Question

a group of students are conducting an experiment on free - fall motion by dropping bricks from different heights out of the window of a building. they drop a brick from a window that is 20 m high and it takes t seconds to fall to the ground. the second trial they drop an identical brick from a window of a building that is 80 m high. air resistance is negligible. how will it take to fall to the ground?
a. 1 seconds
b. 2t seconds
c. 4t seconds
d. 10t seconds

Explanation:

Step1: Identify the free - fall formula

The formula for the height of a free - falling object is $h = v_0t+\frac{1}{2}gt^2$. Since the brick is dropped (initial velocity $v_0 = 0$), the formula simplifies to $h=\frac{1}{2}gt^2$, where $h$ is the height, $g$ is the acceleration due to gravity ($g = 9.8\ m/s^2$), and $t$ is the time of fall.
For the first drop, $h_1 = 20\ m$ and $t_1=T$, so $20=\frac{1}{2}gT^2$.
For the second drop, $h_2 = 80\ m$ (since the height is 4 times the first height as $80 = 4\times20$), and $h_2=\frac{1}{2}gt_2^2$.
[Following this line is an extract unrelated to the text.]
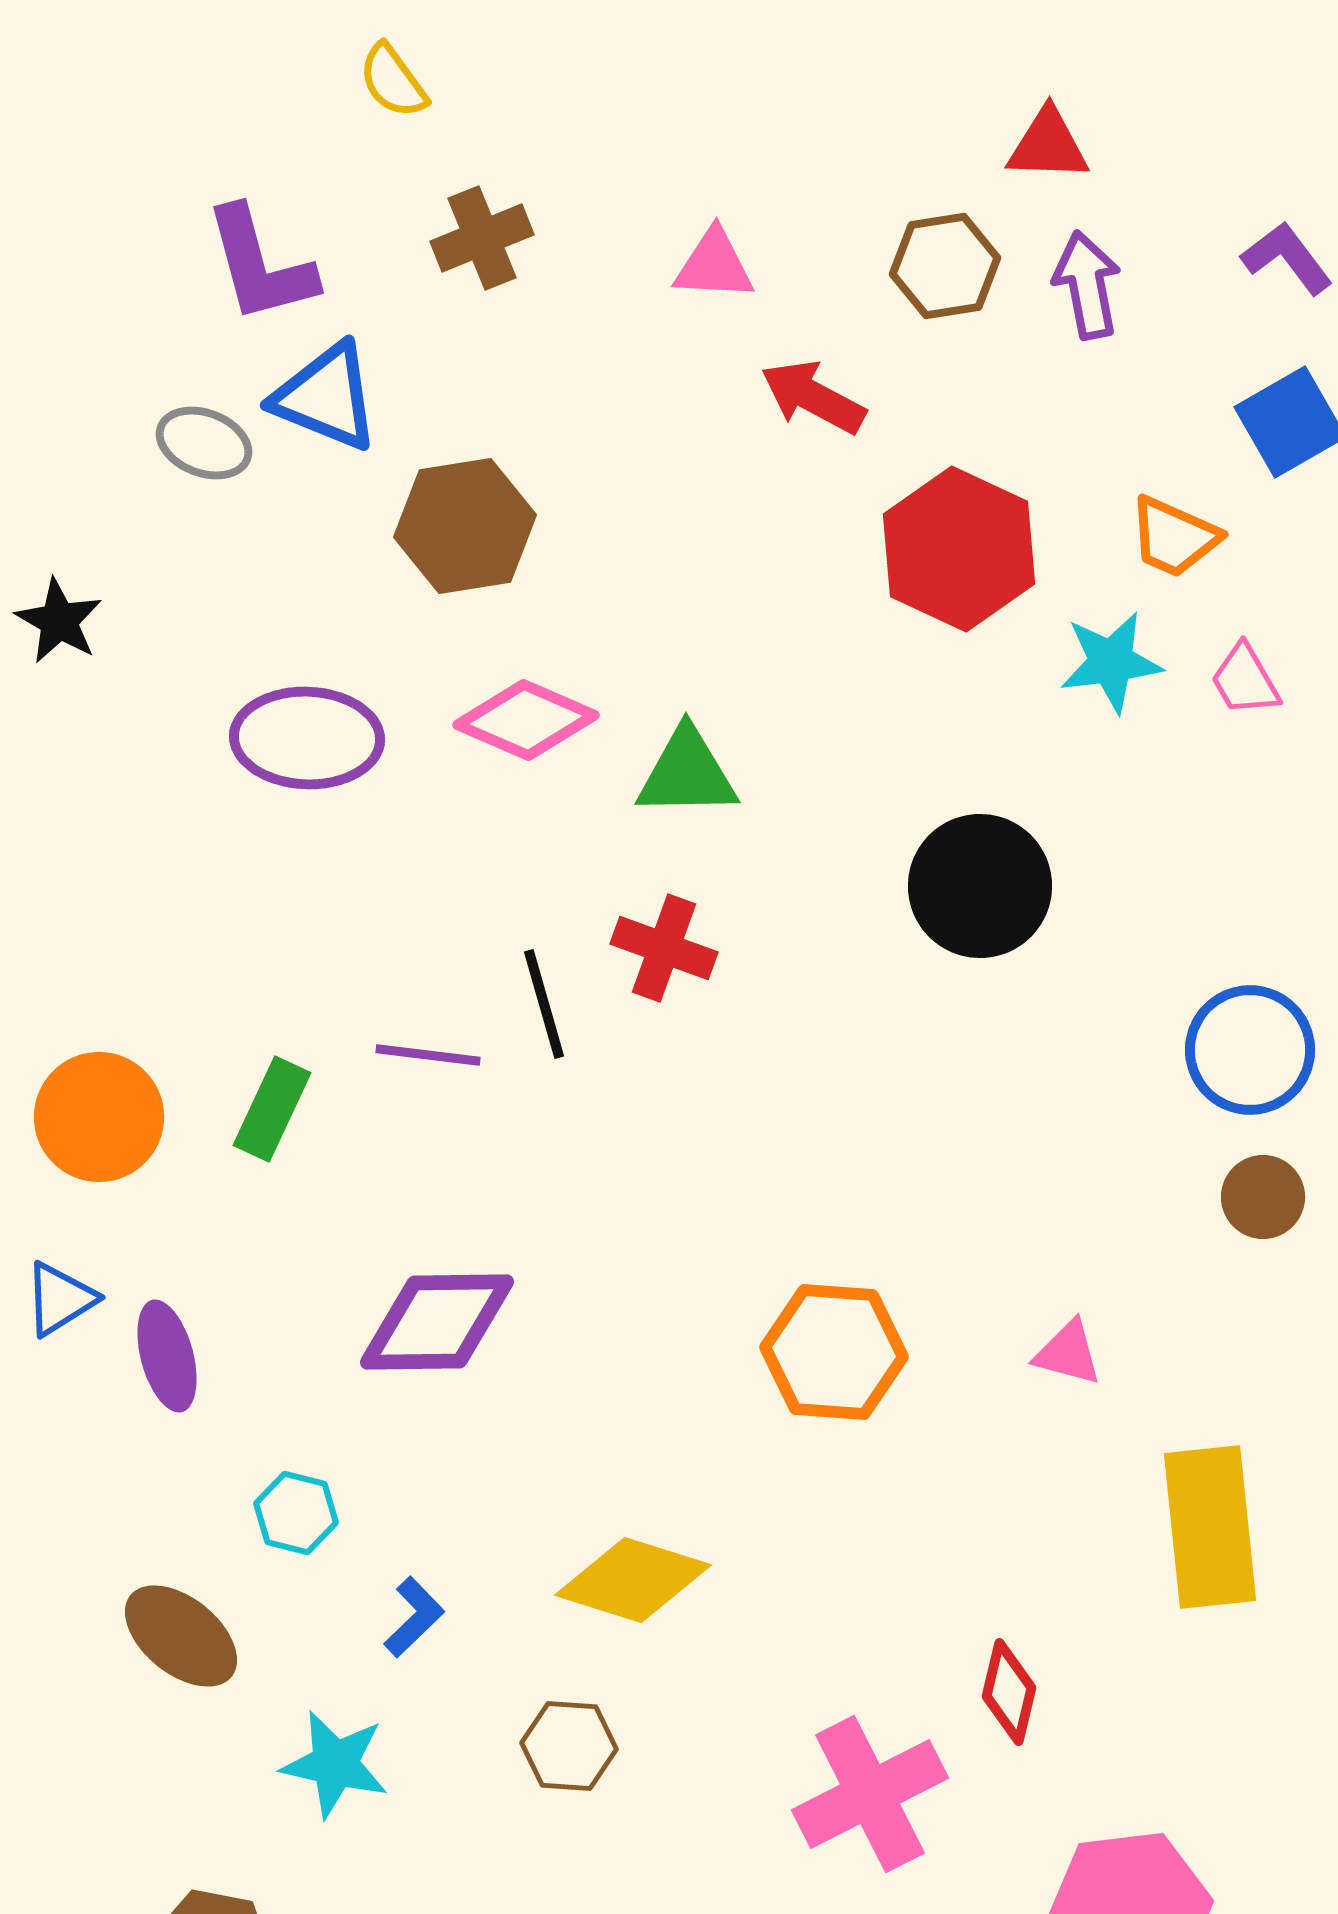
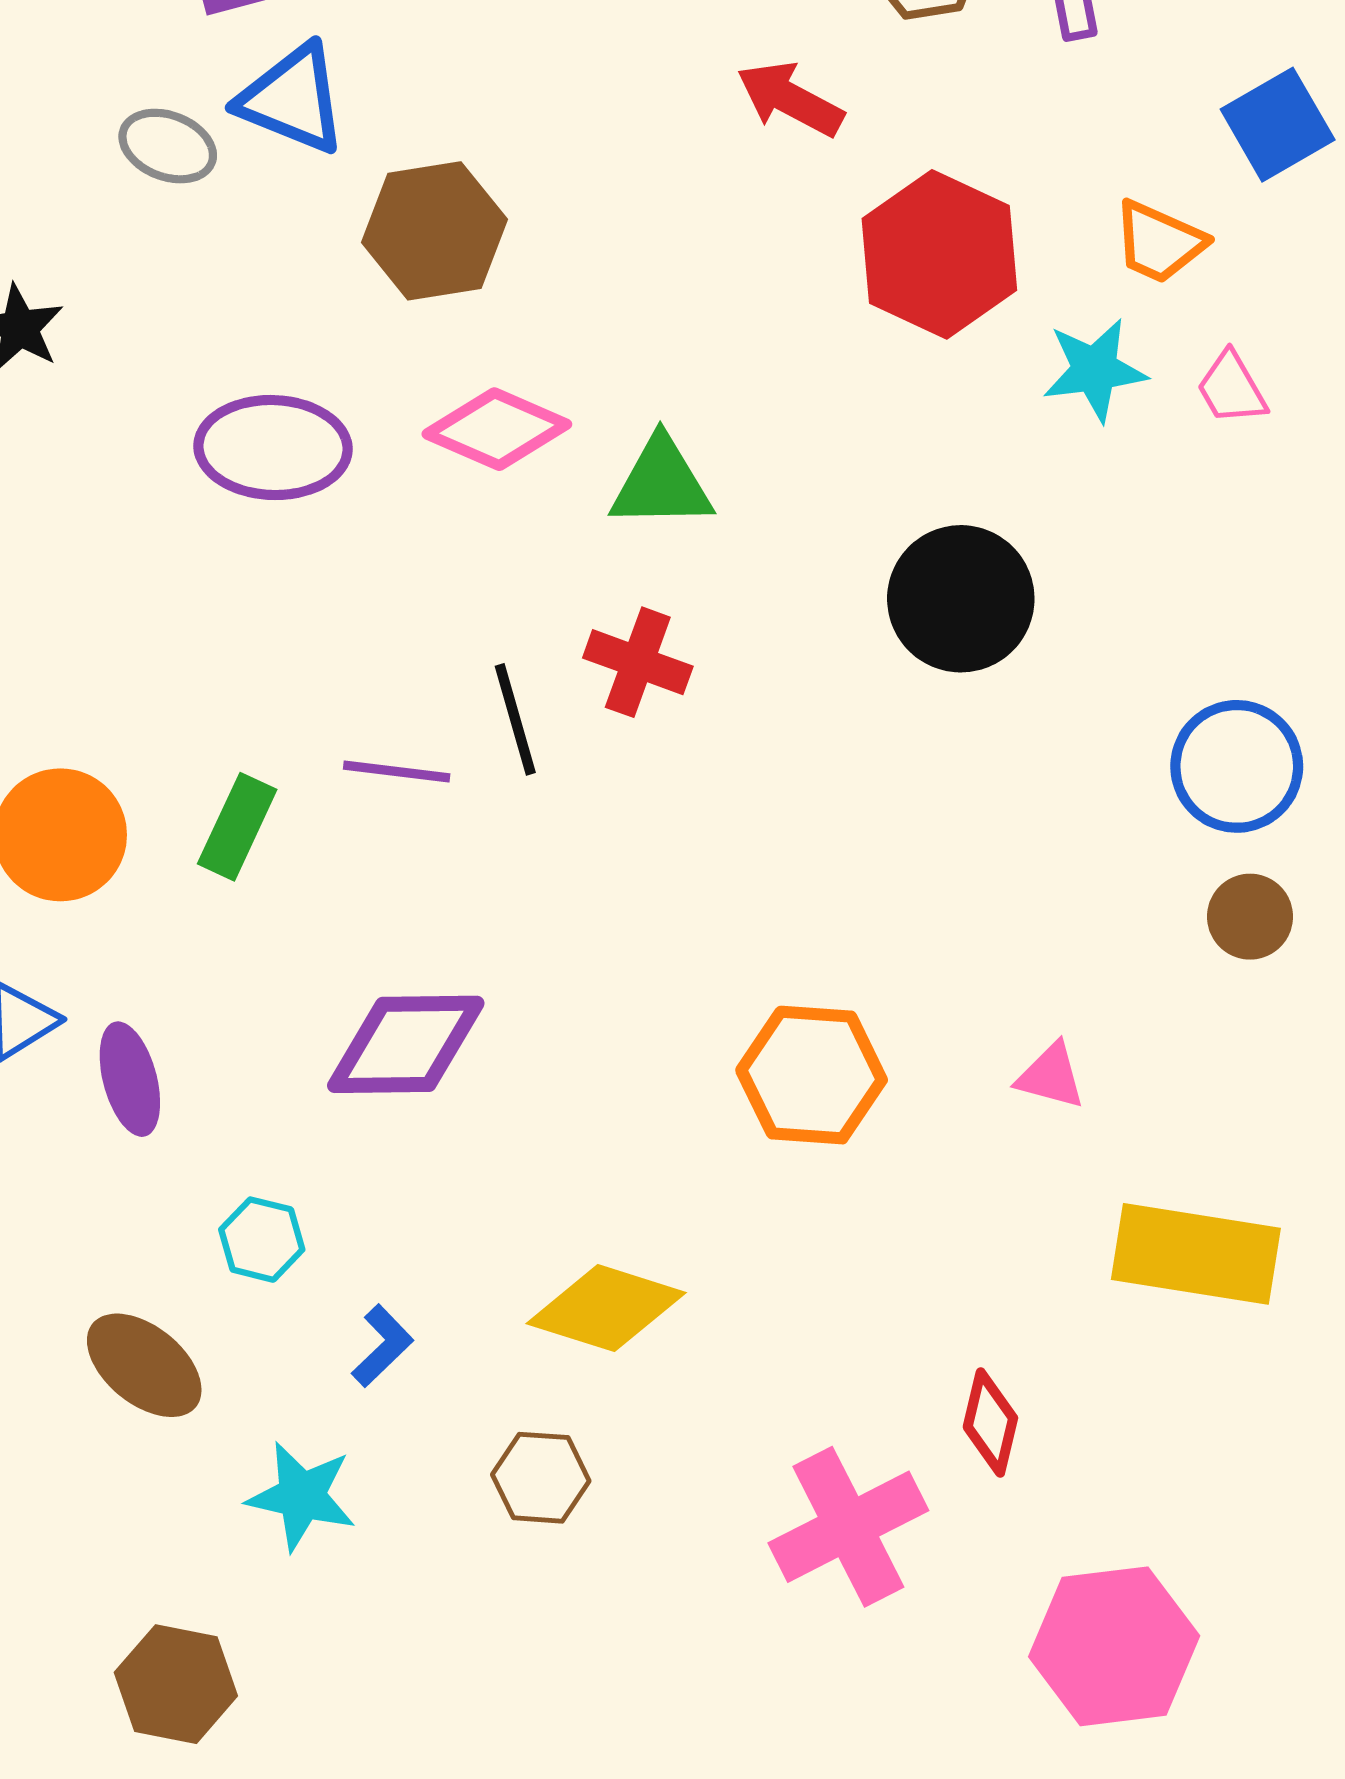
yellow rectangle: (1210, 1527) -> (1196, 1254), turned -75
Step2: Find the relationship between the two times

From $h_1=\frac{1}{2}gT^2$ and $h_2=\frac{1}{2}gt_2^2$, and $h_2 = 4h_1$.
Substituting $h_1$ and $h_2$ into the equations: $\frac{1}{2}gt_2^2=4\times\frac{1}{2}gT^2$.
Cancel out $\frac{1}{2}g$ on both sides, we get $t_2^2 = 4T^2$.
Taking the square - root of both sides (we consider the positive root since time cannot be negative), $t_2 = 2T$.

Answer:

2T seconds